We learn through pain. I learned in my 20s that you can love someone passionately, but if she does not want to share a culture in which God is the center, the relationship will not work. I learned in my 40s that you can love someone deeply, but if she does not want to share a culture in which God is the center, the marriage will not work. It’s heart-breaking stuff that can best be avoided in advance by seeking out carefully and slowly a person who is capable of creating a shared culture in which God is the center, because, after all, that is the family culture from which she or he has come.

Godly parents teach us how to be godly people. Rebellious parents teach us how to be rebellious people. Because we are simultaneously saints and sinners, we are all, at best, works in progress; however, living within the communion of the Church we have the Word and Sacraments, and the encouragement of the saints (living and living with God) to help us with our old Adams and Eves.

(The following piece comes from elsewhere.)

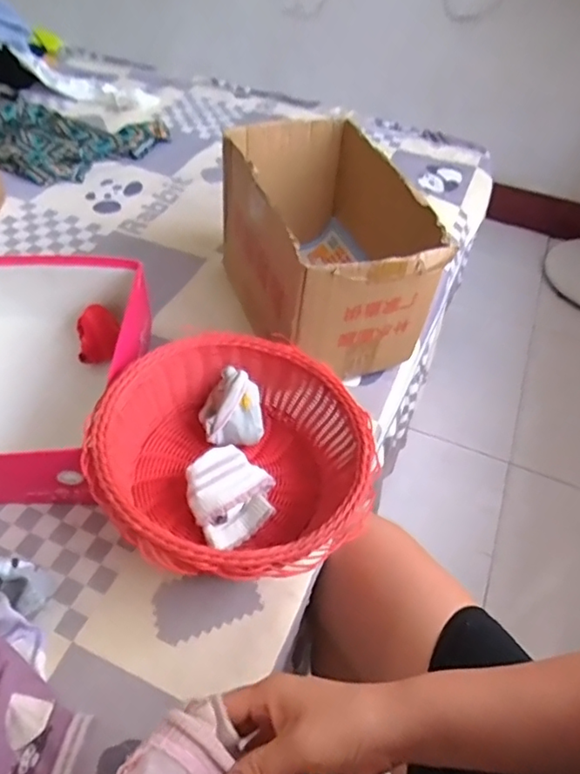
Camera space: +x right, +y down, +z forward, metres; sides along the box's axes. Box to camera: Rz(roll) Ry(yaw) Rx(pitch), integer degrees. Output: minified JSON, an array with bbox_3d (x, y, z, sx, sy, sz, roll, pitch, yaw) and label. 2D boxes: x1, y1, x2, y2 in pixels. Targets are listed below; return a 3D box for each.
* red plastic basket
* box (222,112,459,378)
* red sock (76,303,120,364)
[{"bbox_3d":[-0.056,0.082,0.600,0.271,0.116,0.265,3,48,-3],"label":"red plastic basket"},{"bbox_3d":[0.040,-0.182,0.772,0.204,0.205,0.328,-11,50,-15],"label":"box"},{"bbox_3d":[-0.255,-0.068,0.761,0.055,0.046,0.081,-6,49,-11],"label":"red sock"}]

Godly parents are God’s representatives in the domestic church. They teach us by word and deed how to be godly people. They model for us growth in discipleship. They show us how to ask for and to give forgiveness. They show us how to be godly spouses. They show us the necessity of godly authority and help us to recognize rebellious and ungodly authority. Godly parents do not pretend to be their children’s friends, an abdication of parental authority. Godly parents teach us how to grow up to form our own godly families.

Christians know that all authority belongs to Jesus Christ (Matthew 28:16). Godly authority recognizes Christ’s ultimate authority. Rebellious or ungodly authority is demonic. It denies that God is God, and, thus, its source is located in the old enemy who asks, “Did God really say?”

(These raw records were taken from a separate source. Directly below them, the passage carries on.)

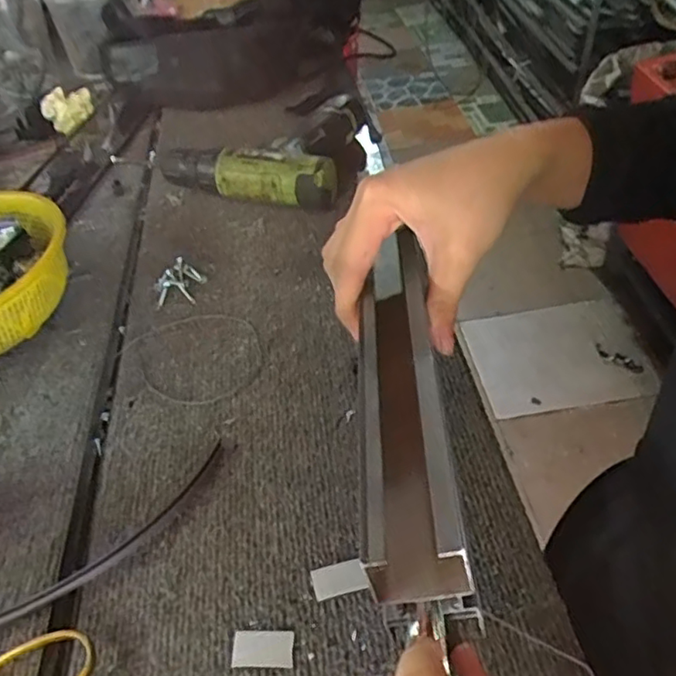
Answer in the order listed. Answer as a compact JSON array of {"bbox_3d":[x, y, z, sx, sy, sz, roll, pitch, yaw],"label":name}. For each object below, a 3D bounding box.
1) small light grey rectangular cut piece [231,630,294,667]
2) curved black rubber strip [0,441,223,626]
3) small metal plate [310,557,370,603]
[{"bbox_3d":[-0.038,0.156,0.308,0.030,0.004,0.017,-2,43,5],"label":"small light grey rectangular cut piece"},{"bbox_3d":[-0.218,0.131,0.350,0.308,0.011,0.091,-14,43,-8],"label":"curved black rubber strip"},{"bbox_3d":[0.001,0.130,0.331,0.028,0.004,0.017,-15,49,-4],"label":"small metal plate"}]

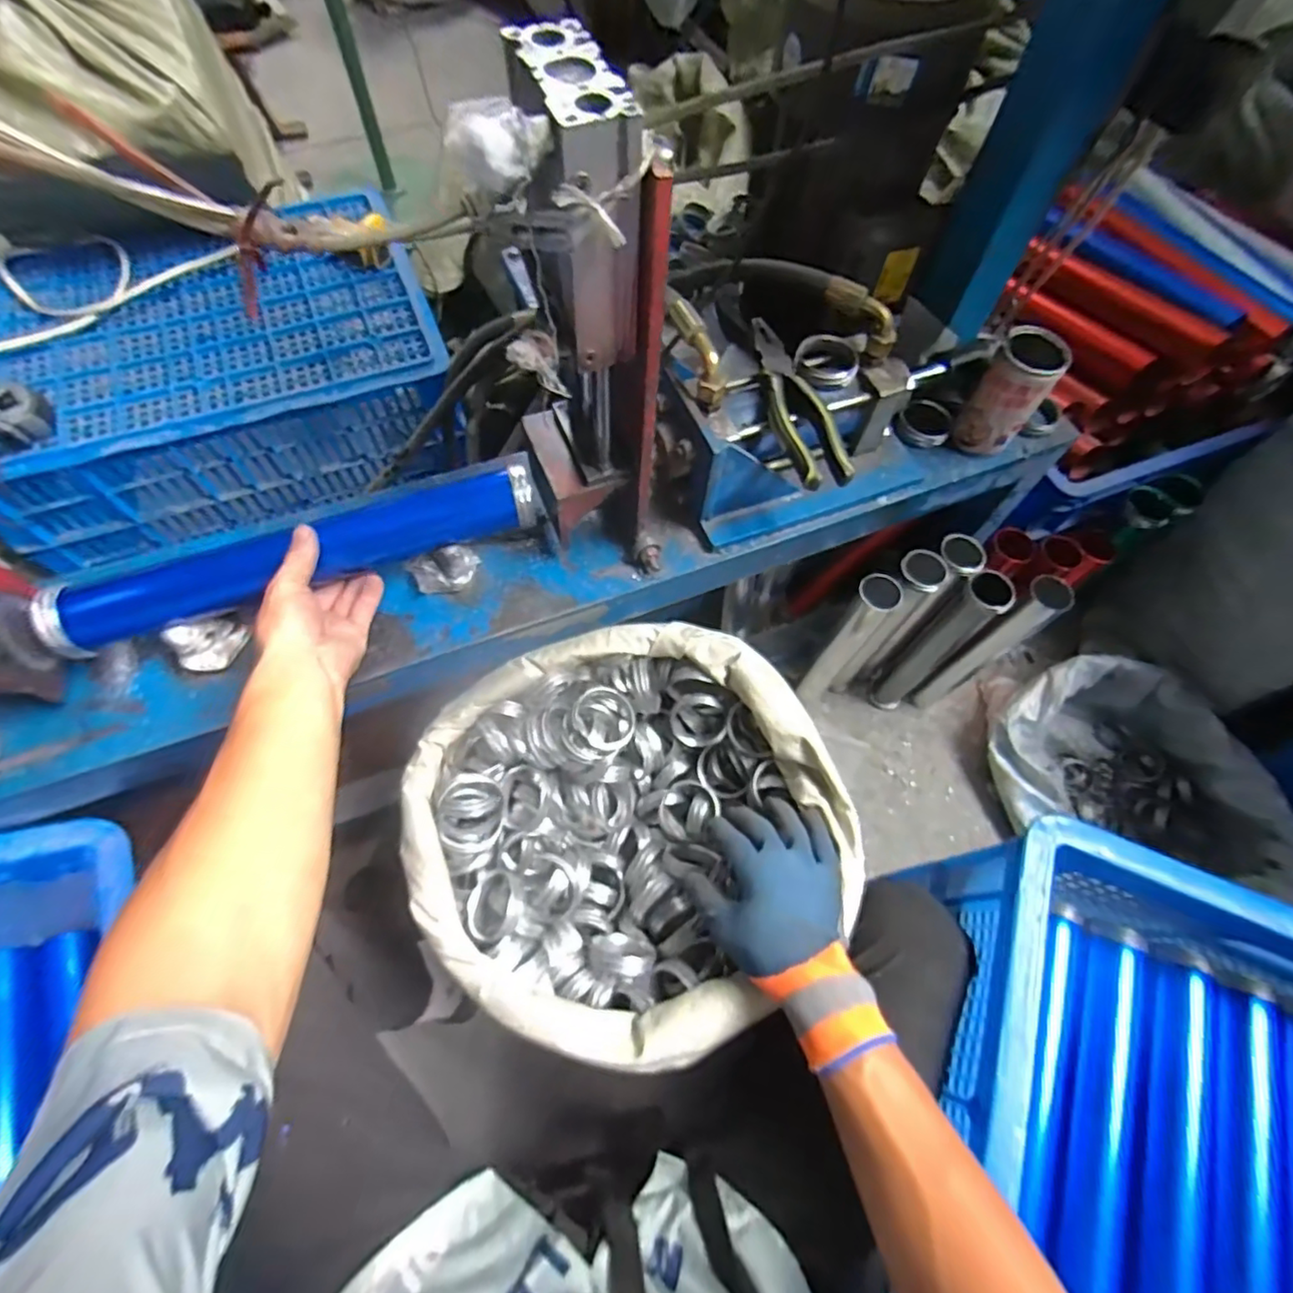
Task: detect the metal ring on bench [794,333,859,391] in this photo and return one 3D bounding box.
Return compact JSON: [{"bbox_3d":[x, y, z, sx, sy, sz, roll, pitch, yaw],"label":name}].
[{"bbox_3d":[0.173,-0.276,0.583,0.059,0.022,0.054,1,64,-2],"label":"metal ring on bench"}]

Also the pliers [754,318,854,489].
[{"bbox_3d":[0.137,-0.227,0.559,0.051,0.024,0.193,-8,64,-6],"label":"pliers"}]

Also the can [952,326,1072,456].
[{"bbox_3d":[0.380,-0.265,0.634,0.063,0.112,0.066,1,64,-2],"label":"can"}]

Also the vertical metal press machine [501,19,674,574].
[{"bbox_3d":[-0.049,-0.192,0.440,0.093,0.342,0.118,-20,66,-12],"label":"vertical metal press machine"}]

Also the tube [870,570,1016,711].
[{"bbox_3d":[0.441,0.007,0.938,0.058,0.349,0.062,-40,72,-19],"label":"tube"}]

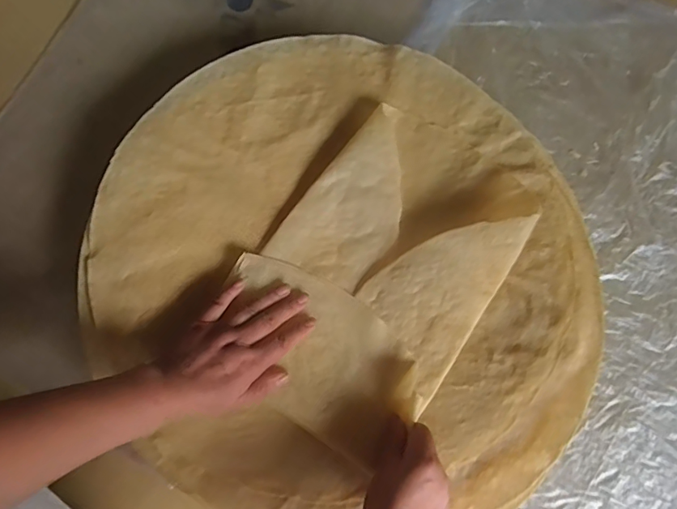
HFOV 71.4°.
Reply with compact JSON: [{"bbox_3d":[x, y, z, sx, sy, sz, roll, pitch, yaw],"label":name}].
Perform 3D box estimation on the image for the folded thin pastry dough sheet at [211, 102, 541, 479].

Godly parents teach their children to be street-smart and wise in the ways of the world. Along the way, children will spend more and more time away from home under the authority of others. Wise Christians learn to grant authority, even when the people in authority are rebellious and ungodly. This is a necessary bit of learning so that naive Christians do not sabotage their well-being by foolishly refusing to recognize the authority even of those that are rebellious and ungodly.  Wise Christians remember that God will be God, and the rebellious and ungodly will have to answer for their poor stewardship of God’s people and things! Occasionally, we all get a bit of schadenfreude, when bad authority gets its just rewards.

Elsewhere Luther reminds us that this is the only commandment with a promise attached (that you may live long in the land). The history of Israel is, as with the history of the Church, a history of rebellion. Because Israel failed to honor godly parents and authorities, they rebelled against God and lost the land (the Assyrian dismantling of the northern kingdom of Israel and the Babylonian destruction of Jerusalem and ensuing exile). By not heeding Moses’ final sermon in Deuteronomy, the Israelites did not keep the covenant God graciously made with them at Sinai (Horeb). In the words of the old rock-n-roll song, they had fun, fun, fun til Daddy took the T-bird away.  God owned the land, and He took it away.

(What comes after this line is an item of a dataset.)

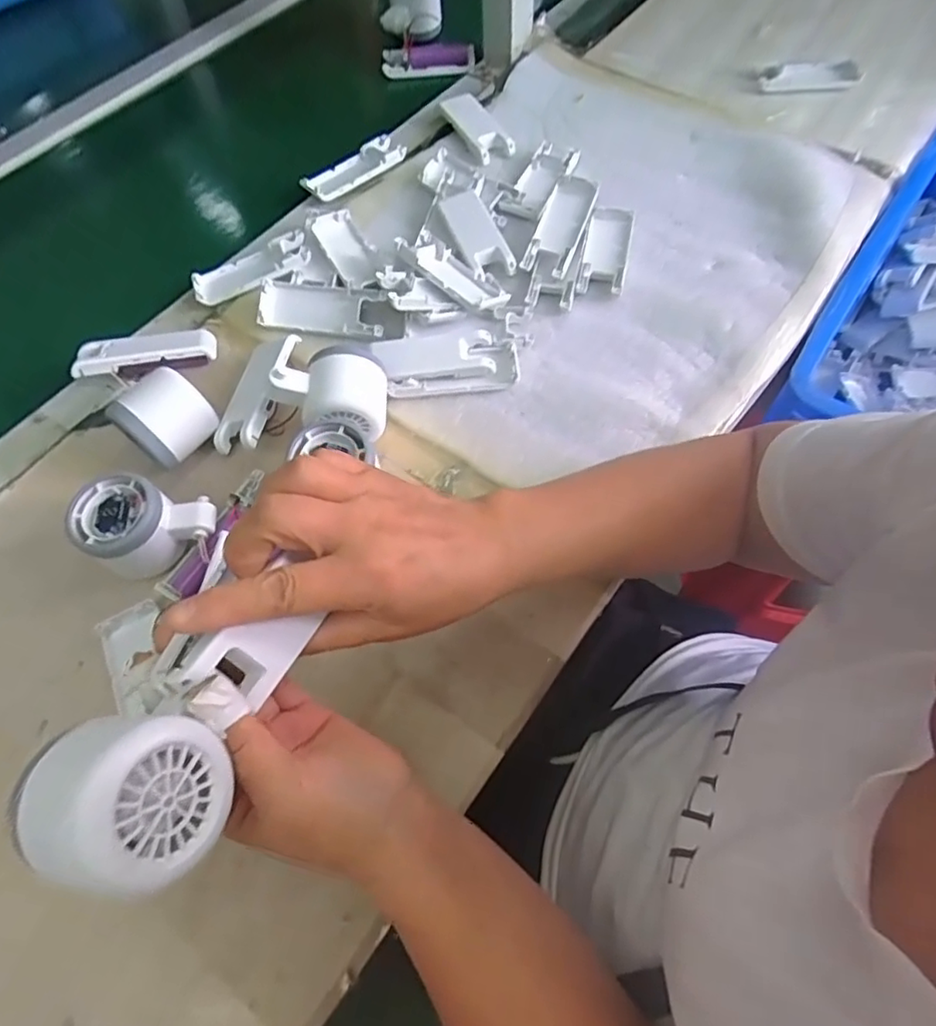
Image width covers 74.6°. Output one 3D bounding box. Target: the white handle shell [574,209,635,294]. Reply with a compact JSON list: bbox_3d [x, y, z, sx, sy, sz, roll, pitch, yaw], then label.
[{"bbox_3d":[0.122,-0.231,0.541,0.038,0.014,0.099,11,63,8],"label":"white handle shell"}]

It should be noted that Jesus’ parable of the wicked vineyard tenants makes the same point. If Christians persist in rebellion, God will take what is His own and give it to those who will be faithful. This is a warning that too many bishops, pastors, professors, parents, and other Christians are presently failing to heed. Rebellion against God’s good and gracious will clearly expressed in Scripture will result in the loss of authority, churches, and life itself. Again, James warns that not many should aspire to be Christian teachers for they will be judged more severely. Caveat emptor!

God wants us to obey godly parents and authorities, because they are His servants who shape and mold present and future generations to do His good and gracious will. Godly parents and godly authorities are gifts to be treasured. Through their faithful witness and modeling, we learn who and Whose we are as children of God!